Task item: Output exactly what appears from the line containing "The Tioga Road" to the end of the data below, and nothing more.

Stored items from a collection
<<<<

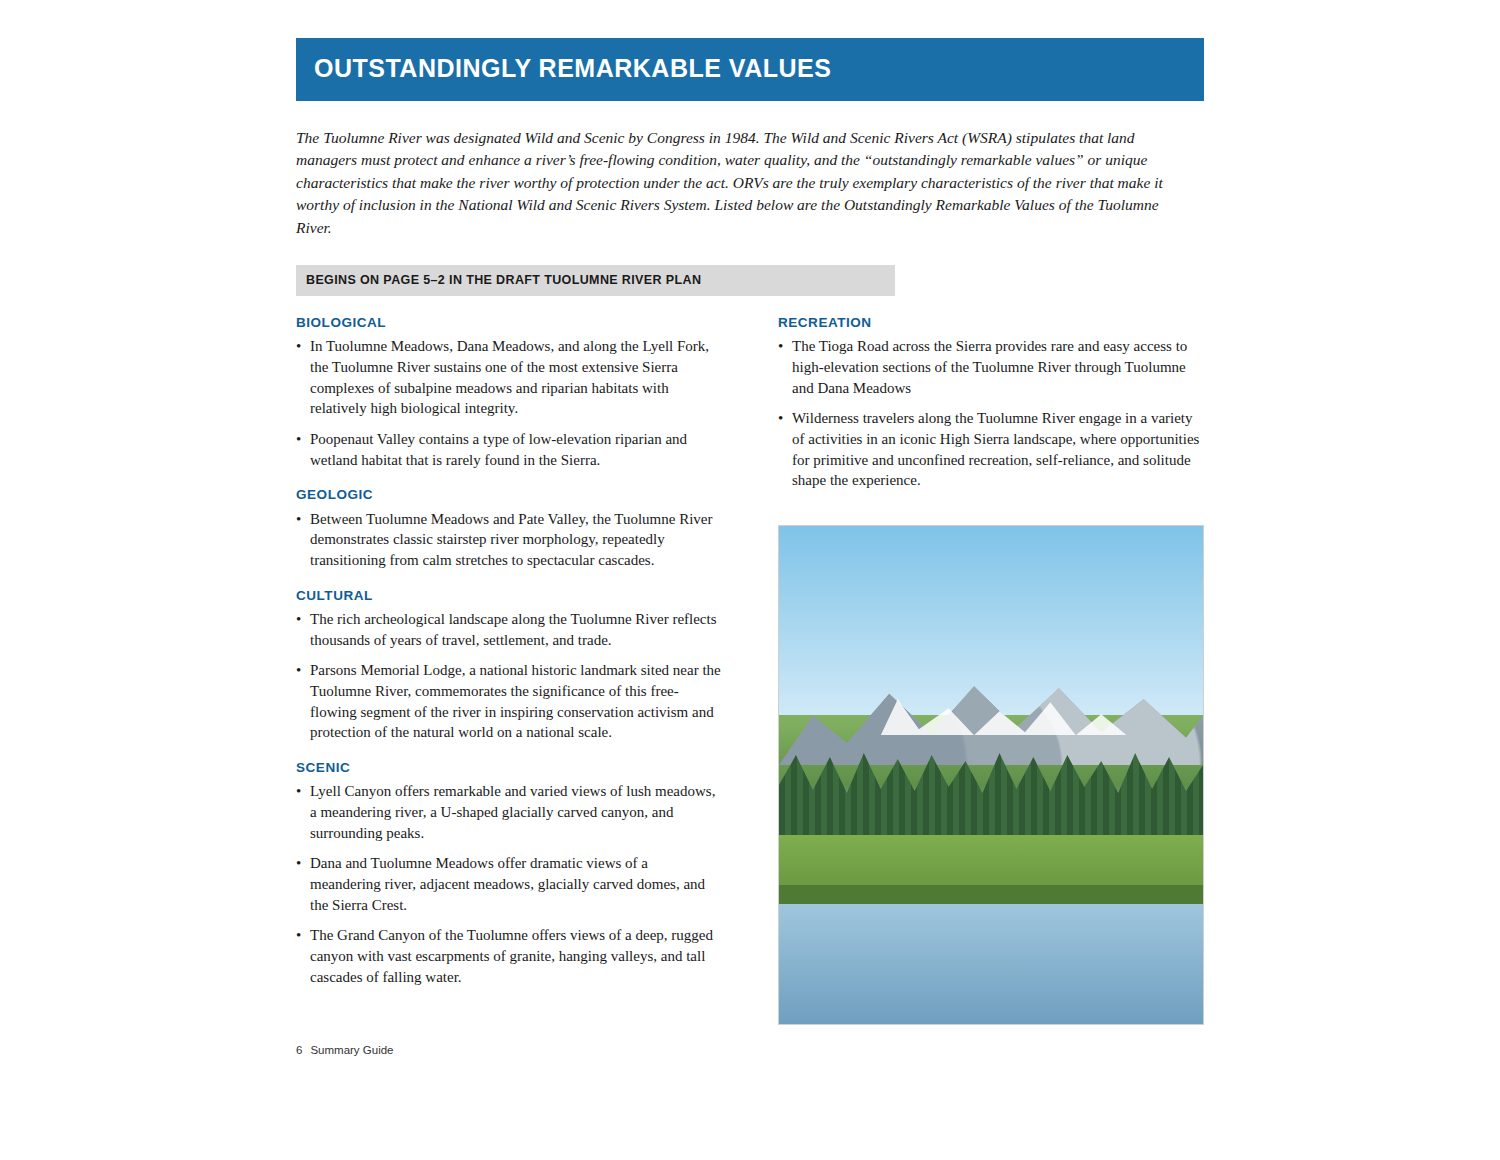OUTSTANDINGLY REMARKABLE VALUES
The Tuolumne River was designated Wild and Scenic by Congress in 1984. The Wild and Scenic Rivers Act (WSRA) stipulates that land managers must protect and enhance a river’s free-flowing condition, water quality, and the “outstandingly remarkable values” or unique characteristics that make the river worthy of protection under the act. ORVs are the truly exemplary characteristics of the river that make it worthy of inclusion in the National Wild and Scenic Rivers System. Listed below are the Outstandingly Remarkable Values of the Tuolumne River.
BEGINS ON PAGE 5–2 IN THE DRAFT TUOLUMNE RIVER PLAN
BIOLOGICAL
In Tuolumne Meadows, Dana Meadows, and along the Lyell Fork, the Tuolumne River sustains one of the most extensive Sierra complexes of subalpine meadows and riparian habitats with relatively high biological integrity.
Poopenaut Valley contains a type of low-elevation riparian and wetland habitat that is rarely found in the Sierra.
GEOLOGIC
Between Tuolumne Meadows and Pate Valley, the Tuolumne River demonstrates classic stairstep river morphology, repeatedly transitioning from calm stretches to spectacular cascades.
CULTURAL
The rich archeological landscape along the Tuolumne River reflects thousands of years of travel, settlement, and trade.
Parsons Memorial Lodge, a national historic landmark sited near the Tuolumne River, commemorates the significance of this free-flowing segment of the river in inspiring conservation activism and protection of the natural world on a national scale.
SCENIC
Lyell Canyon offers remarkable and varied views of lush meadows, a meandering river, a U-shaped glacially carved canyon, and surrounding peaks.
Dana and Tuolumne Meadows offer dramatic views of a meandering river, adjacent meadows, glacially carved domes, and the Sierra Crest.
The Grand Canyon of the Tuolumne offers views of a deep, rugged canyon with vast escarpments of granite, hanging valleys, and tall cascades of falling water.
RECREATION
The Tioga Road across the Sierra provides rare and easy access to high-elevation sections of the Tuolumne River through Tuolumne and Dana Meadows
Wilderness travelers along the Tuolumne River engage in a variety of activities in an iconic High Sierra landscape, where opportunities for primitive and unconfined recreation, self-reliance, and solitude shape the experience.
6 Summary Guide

>>>>

Answer below:
The Tioga Road across the Sierra provides rare and easy access to high-elevation sections of the Tuolumne River through Tuolumne and Dana Meadows
Wilderness travelers along the Tuolumne River engage in a variety of activities in an iconic High Sierra landscape, where opportunities for primitive and unconfined recreation, self-reliance, and solitude shape the experience.
6 Summary Guide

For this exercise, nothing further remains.